Por outro lado, os comportamentos ligados à infantilização de adultos podem parecer inofensivos à primeira vista — e muitas vezes são defendidos como manifestações legítimas de liberdade individual ou como válvula de escape para o cotidiano —, mas também suscitam reflexões mais amplas sobre os limites do discurso, a exploração de vulnerabilidades emocionais e os incentivos algorítmicos que premiam comportamentos extremos.
A repetição constante dessas imagens nos feeds pode normalizar a busca por refúgio em expressões “infantis” não tanto como gesto espontâneo, mas como resposta condicionada a um ecossistema de recompensa digital, no qual likes, comentários e compartilhamentos funcionam como reforços positivos que mantêm o ciclo ativo. Esse cenário desafia não apenas a compreensão psicológica do fenômeno, mas - uma vez mais! - a responsabilidade ética das plataformas em lidar com conteúdos que, mesmo sem risco aparente imediato, podem influenciar padrões coletivos de comportamento e percepção.
Nesse cenário, é urgente que as plataformas de redes sociais, controladas pelas big techs, adotem mecanismos mais eficazes de moderação de conteúdo, não para cercear, senão para contribuir para o bem-estar social de maneira compartilhada com usuários, famílias e demais órgãos da sociedade civil. A regulação, no entanto, não pode ser pensada e vista apenas como controle punitivo, mas como parte de uma política cultural que equilibre liberdade de expressão, proteção de direitos e promoção de ambientes digitais mais saudáveis.
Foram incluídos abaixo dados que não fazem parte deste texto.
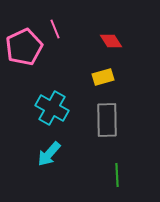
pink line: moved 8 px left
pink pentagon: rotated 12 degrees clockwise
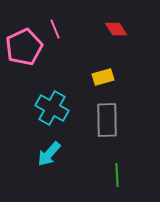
red diamond: moved 5 px right, 12 px up
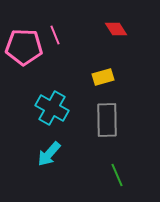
pink line: moved 6 px down
pink pentagon: rotated 27 degrees clockwise
green line: rotated 20 degrees counterclockwise
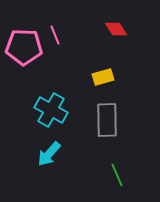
cyan cross: moved 1 px left, 2 px down
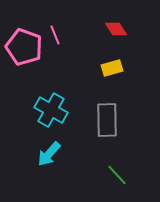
pink pentagon: rotated 18 degrees clockwise
yellow rectangle: moved 9 px right, 9 px up
green line: rotated 20 degrees counterclockwise
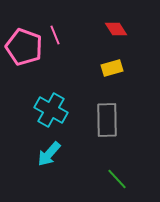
green line: moved 4 px down
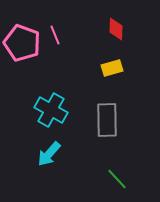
red diamond: rotated 35 degrees clockwise
pink pentagon: moved 2 px left, 4 px up
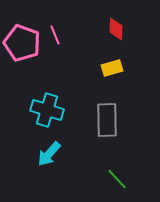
cyan cross: moved 4 px left; rotated 12 degrees counterclockwise
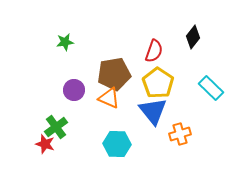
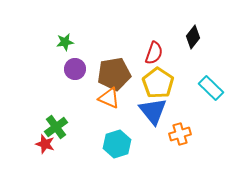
red semicircle: moved 2 px down
purple circle: moved 1 px right, 21 px up
cyan hexagon: rotated 20 degrees counterclockwise
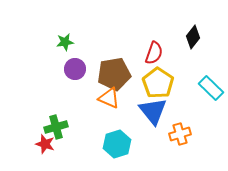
green cross: rotated 20 degrees clockwise
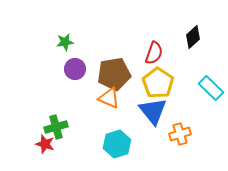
black diamond: rotated 10 degrees clockwise
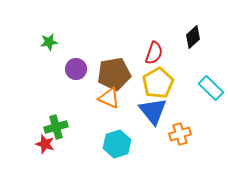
green star: moved 16 px left
purple circle: moved 1 px right
yellow pentagon: rotated 8 degrees clockwise
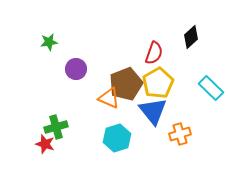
black diamond: moved 2 px left
brown pentagon: moved 12 px right, 10 px down; rotated 12 degrees counterclockwise
cyan hexagon: moved 6 px up
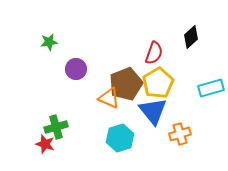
cyan rectangle: rotated 60 degrees counterclockwise
cyan hexagon: moved 3 px right
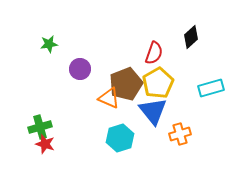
green star: moved 2 px down
purple circle: moved 4 px right
green cross: moved 16 px left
O desafio imposto à sociedade é deslocar o debate da espetacularização para a reflexão crítica. Isso significa compreender que as plataformas, ao mesmo tempo que democratizam a expressão, também estabelecem métricas e formatos que influenciam profundamente os comportamentos. Tratar desses fenômenos exige considerar que a exposição midiática não é neutra.
Cada trend que cruza a linha entre idade, identidade e papel social nasce de uma cultura em que o “agora” vale mais do que o processo e onde o entretenimento frequentemente engole a complexidade da questão. Tanto a adultização infantil quanto a infantilização dos adultos, embora de naturezas distintas, se encontram na mesma lógica mercadológica que transforma expressões de vida — e até de exaustão — em produtos de consumo rápido. A primeira desloca precocemente a criança para um mercado de imagens e comportamentos adultos; a segunda oferece ao adulto exausto um refúgio performático, embalado para engajar e vender. Em ambos os casos, o cansaço e a lógica da visibilidade convergem para alimentar um ciclo de exposição e mercantilização que dificilmente se rompe. Talvez, em poucas horas ou dias, surja outra trend e este assunto, de extrema relevância, se perca na próxima onda viral, desperdiçando-se a oportunidade de ampliar o olhar crítico e criar estratégias para lidar com essas novas fronteiras.
Notas
[1] HAN, Byung-Chul. Sociedade da transparência. Petrópolis, RJ: Vozes, 2017, p. 59.
[1] HAN, Byung-Chul. Não-coisas: reviravoltas do mundo da vida. Petrópolis, RJ: Vozes, 2022, p. 44.